TransitionBlock
- class ketos.neural_networks.densenet.TransitionBlock(*args, **kwargs)[source]
Transition Blocks for the DenseNet architecture
- Args:
- n_filters:int
Number of filters (i,e,: channels)
- compression_factor: float
The compression factor used within the transition block (i.e.: the reduction of filters/channels from the previous dense block to the next)
- dropout_rate:float
Dropout rate for the convolutional layer (between 0 and 1, use 0 for no dropout)
Methods
call
(inputs[, training])Calls the model on new inputs.
Attributes
activity_regularizer
Optional regularizer function for the output of this layer.
compute_dtype
The dtype of the layer's computations.
distribute_strategy
The tf.distribute.Strategy this model was created under.
dtype
The dtype of the layer weights.
dtype_policy
The dtype policy associated with this layer.
dynamic
Whether the layer is dynamic (eager-only); set in the constructor.
inbound_nodes
Deprecated, do NOT use! Only for compatibility with external Keras.
input
Retrieves the input tensor(s) of a layer.
input_mask
Retrieves the input mask tensor(s) of a layer.
input_shape
Retrieves the input shape(s) of a layer.
input_spec
InputSpec instance(s) describing the input format for this layer.
layers
losses
List of losses added using the add_loss() API.
metrics
Returns the model's metrics added using compile(), add_metric() APIs.
metrics_names
Returns the model's display labels for all outputs.
name
Name of the layer (string), set in the constructor.
name_scope
Returns a tf.name_scope instance for this class.
non_trainable_variables
Sequence of non-trainable variables owned by this module and its submodules.
non_trainable_weights
List of all non-trainable weights tracked by this layer.
outbound_nodes
Deprecated, do NOT use! Only for compatibility with external Keras.
output
Retrieves the output tensor(s) of a layer.
output_mask
Retrieves the output mask tensor(s) of a layer.
output_shape
Retrieves the output shape(s) of a layer.
run_eagerly
Settable attribute indicating whether the model should run eagerly.
state_updates
Deprecated, do NOT use!
stateful
submodules
Sequence of all sub-modules.
supports_masking
Whether this layer supports computing a mask using compute_mask.
trainable
trainable_variables
Sequence of trainable variables owned by this module and its submodules.
trainable_weights
List of all trainable weights tracked by this layer.
updates
variable_dtype
Alias of Layer.dtype, the dtype of the weights.
variables
Returns the list of all layer variables/weights.
weights
Returns the list of all layer variables/weights.
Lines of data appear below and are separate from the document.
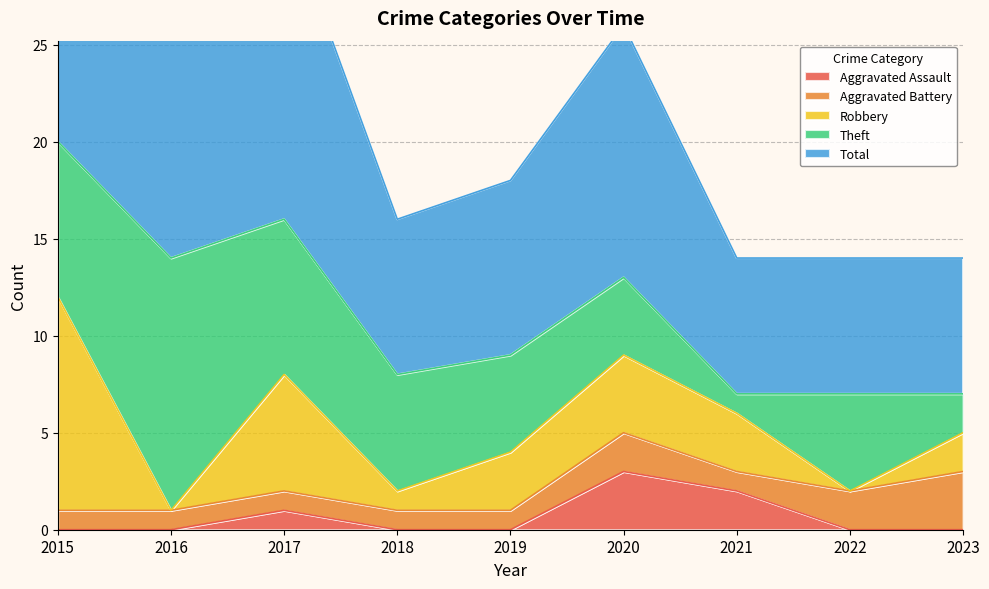

What is the total value across all series at 2022?

14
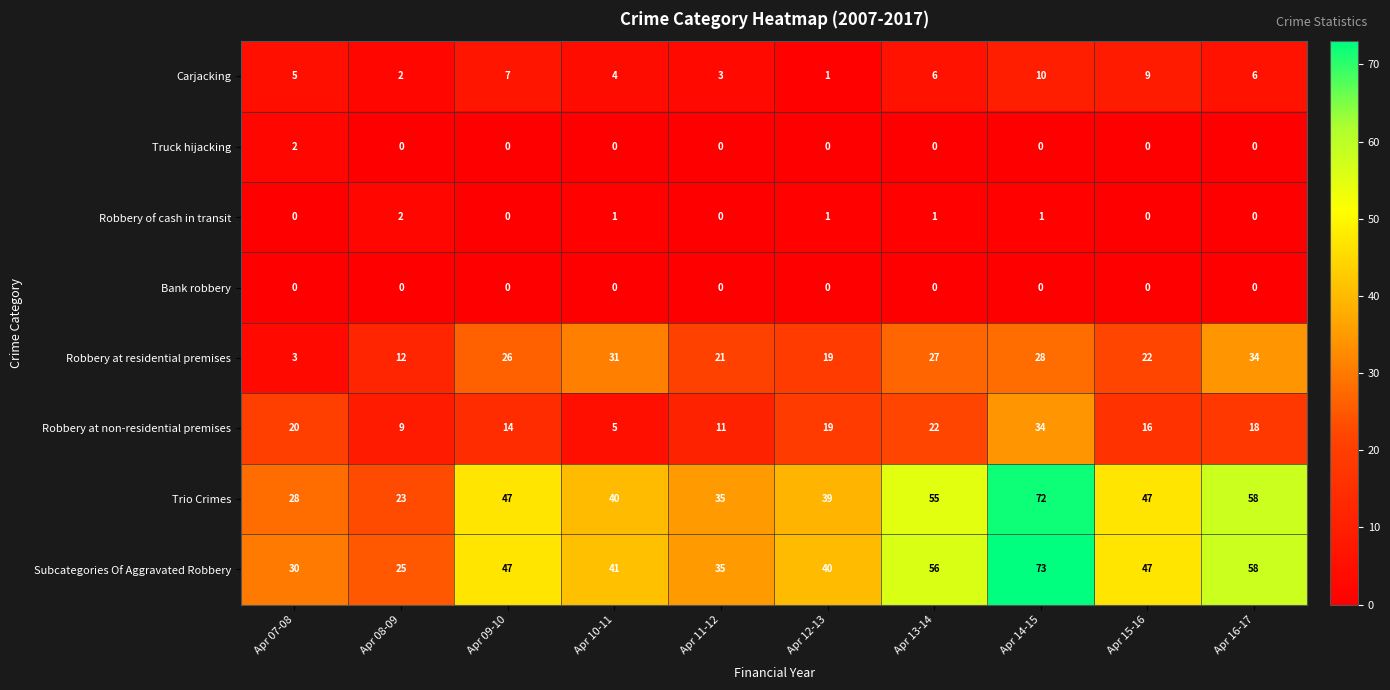

What is the difference between the Robbery at non-residential premises values at Apr 11-12 and Apr 09-10?

3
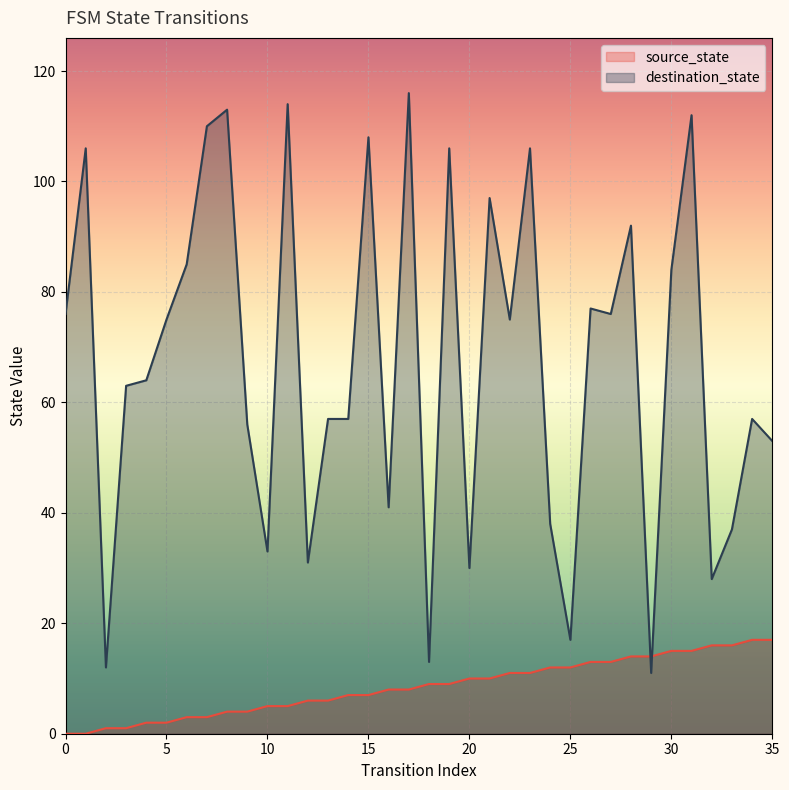

True or false: source_state has more than 0 points higher than both neighbors.

False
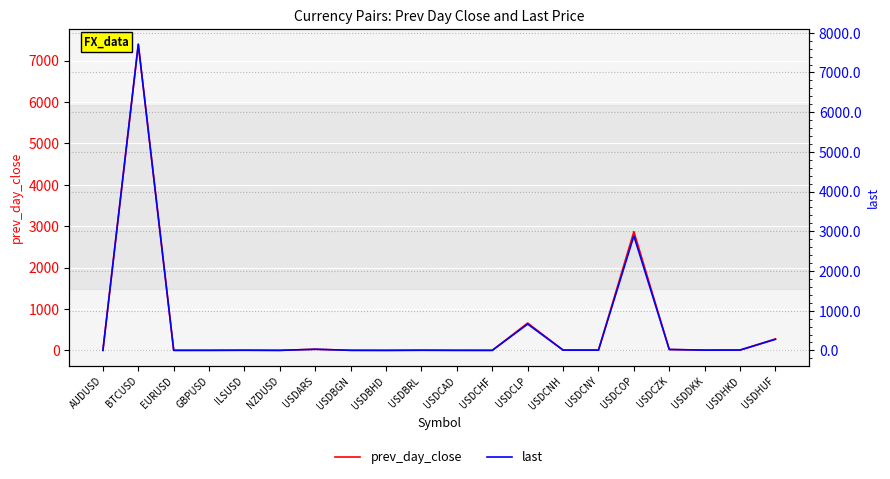

At which category does prev_day_close reach its first local peak?

BTCUSD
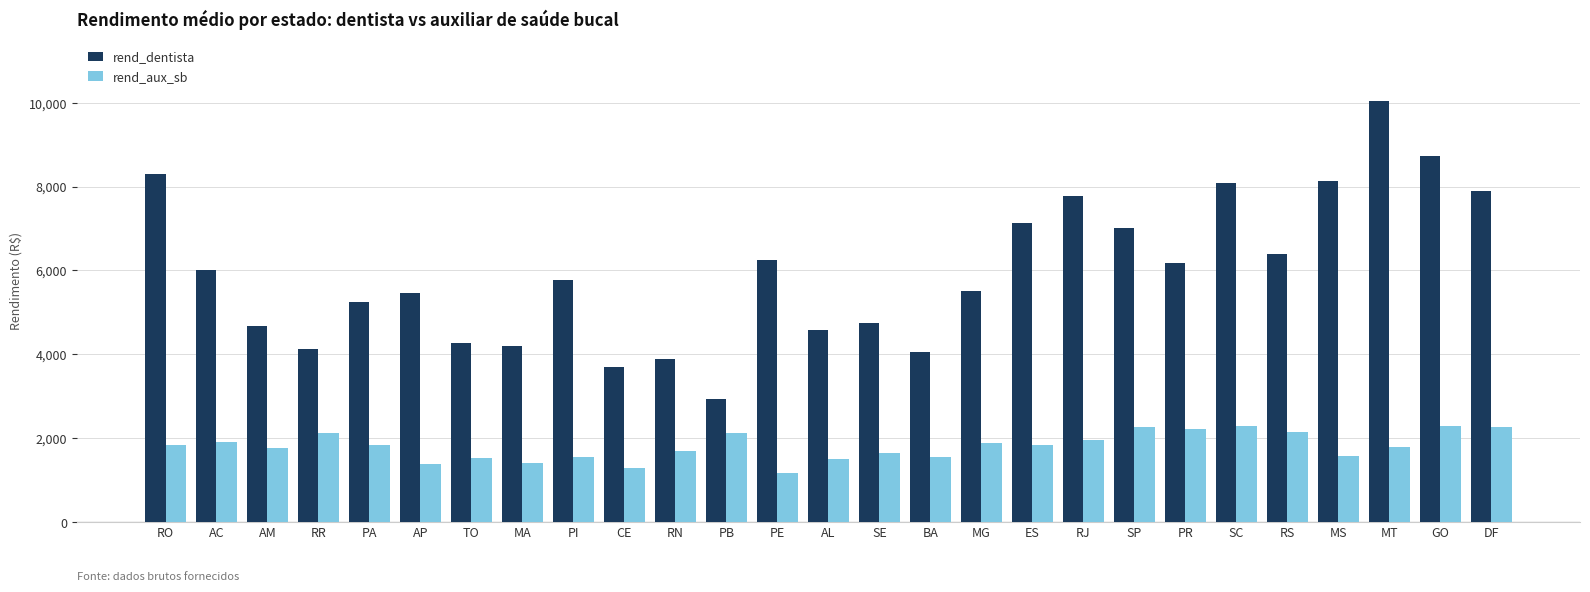

How many categories are shown in the chart?

27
- call(inputs, training=False)[source]
Calls the model on new inputs.
In this case call just reapplies all ops in the graph to the new inputs (e.g. build a new computational graph from the provided inputs).
- Args:
- inputs: Tensor or list of tensors
A tensor or list of tensors
- training: Bool
Boolean or boolean scalar tensor, indicating whether to run the Network in training mode or inference mode.
- Returns:
A tensor if there is a single output, or a list of tensors if there are more than one outputs.